Microsoft Agrees To Offer Browser Choice in Windows 8
Steve Ballmer gives personal assurances Microsoft will play fair
Microsoft CEO Steve Ballmer has promised to cooperate with guidelines set out by the European Commission that require his company to offer a choice of browsers in its upcoming Windows 8 operating system.
Ballmer’s pledge came after various complaints relating to browser choice on Windows. Several companies, including Google and Mozilla, had complained Microsoft was blocking Internet Explorer alternatives as part of its Windows on ARM architecture.

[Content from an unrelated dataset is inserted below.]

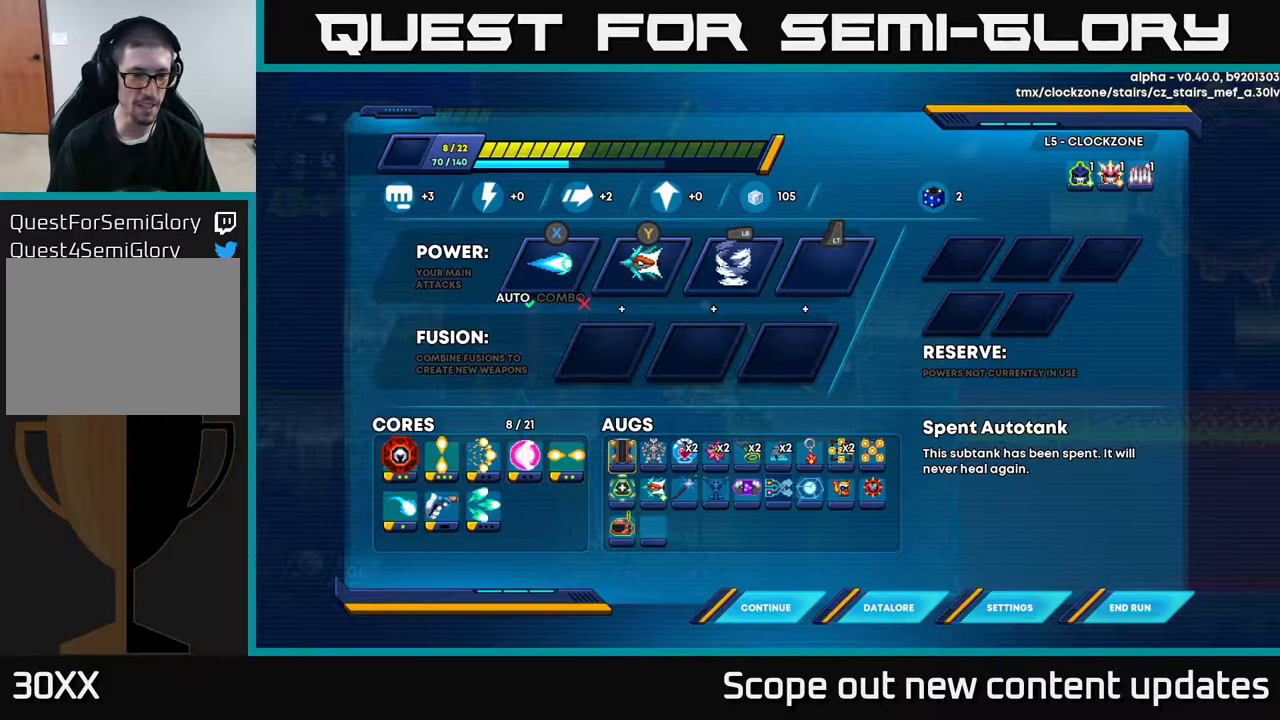
{"buttons": [], "left_stick": "center", "right_stick": "center", "events": [[133, "DPAD_LEFT", "down"], [250, "DPAD_LEFT", "up"], [317, "DPAD_LEFT", "down"], [417, "DPAD_LEFT", "up"]]}
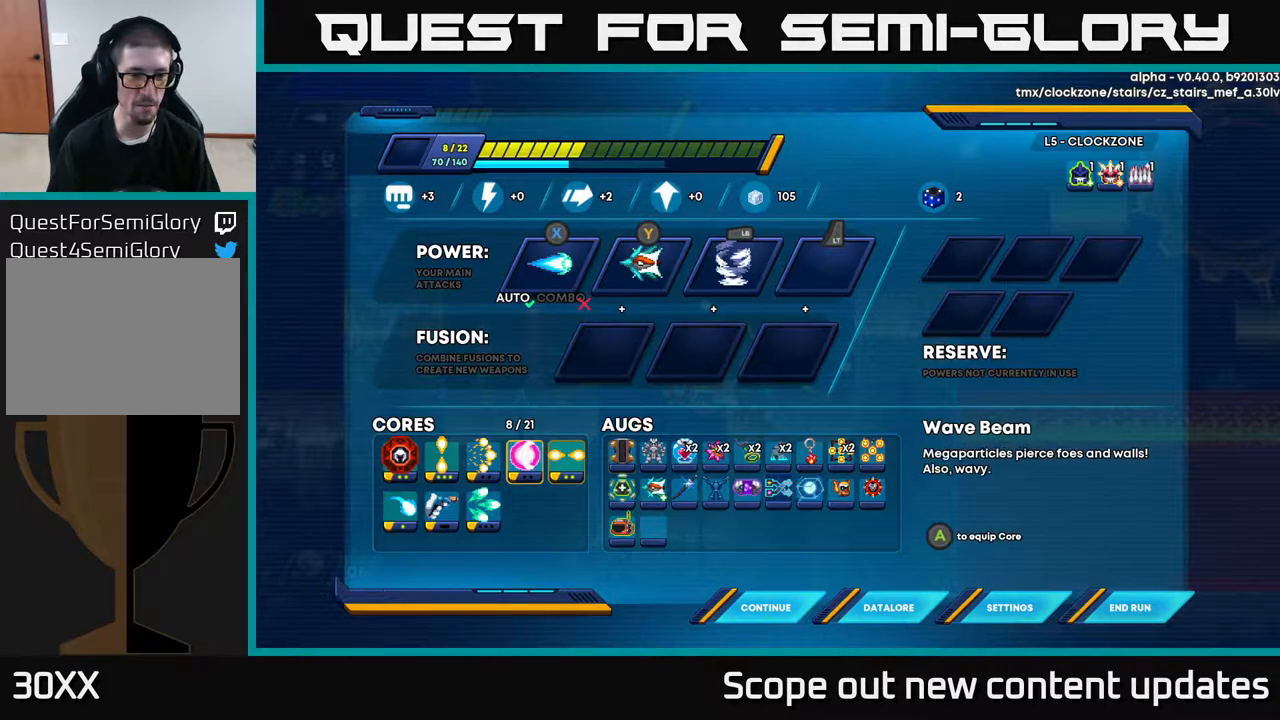
{"buttons": [], "left_stick": "center", "right_stick": "center", "events": [[167, "DPAD_LEFT", "down"], [250, "DPAD_LEFT", "up"]]}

Earlier this year, Microsoft was in hot water with the EC when it emerged that millions of Europeans who were using Windows 7 had never seen the automatic “ballot screen” offering a choice of browsers, necessary under a 2009 antitrust agreement.
Past experiences
In July, the EC opened an investigation to establish whether Microsoft followed rules set out in a legally-binding agreement, which forced it to offer alternatives to the Internet Explorer web browser.
Under the 2009 agreement, the company was expected to offer an automatic “ballot screen” that would let European Windows users choose between 12 different browsers after OS installation.
However, the Commission said it had received information that indicated Microsoft failed to introduce the browser choice screen with the first Service Pack for Windows 7, despite claims to the contrary made in the vendor’s annual report.
Microsoft had later admitted that it failed to meet the requirements due to a “technical error”, launched an internal investigation and voluntarily extended the time during which it should offer the “ballot screen” by 15 months. The parallel EC investigation is still ongoing.
Now, the Commission is also investigating complaints that Microsoft does not provide rival browser designers with access to essential APIs on its Windows 8 version for ARM-based PCs. According to Mozilla general counsel Harvey Anderson, this means “that only Internet Explorer will be able to perform many of the advanced computing functions vital to modern browsers in terms of speed, stability and security to which users have grown accustomed”.
It seems that the largest software maker in the world has understood it can’t fight the EC, and this time, it is trying a diplomatic approach.
“In my personal talks with Microsoft CEO Steve Ballmer he has given me assurances that they will comply immediately regardless of the conclusion of the antitrust probe,” European commissioner Joaquin Almunia said at an economic conference in northern Italy, as reported by Reuters.
In 2004, the EC fined Microsoft €497 million for abusing its dominant position in the market. The company paid the fine in full, but had delayed conforming to the new guidelines. As a result, it was fined again in June 2006, for an additional €280.5 million.
In February 2008, the EU fined Microsoft once again, this time a mammoth €899 million – the largest penalty ever imposed in 50 years of EU competition policy, until 2009 and the €1.06 billion Intel fine. This year, the company had attempted to appeal the penalty, but was not successful.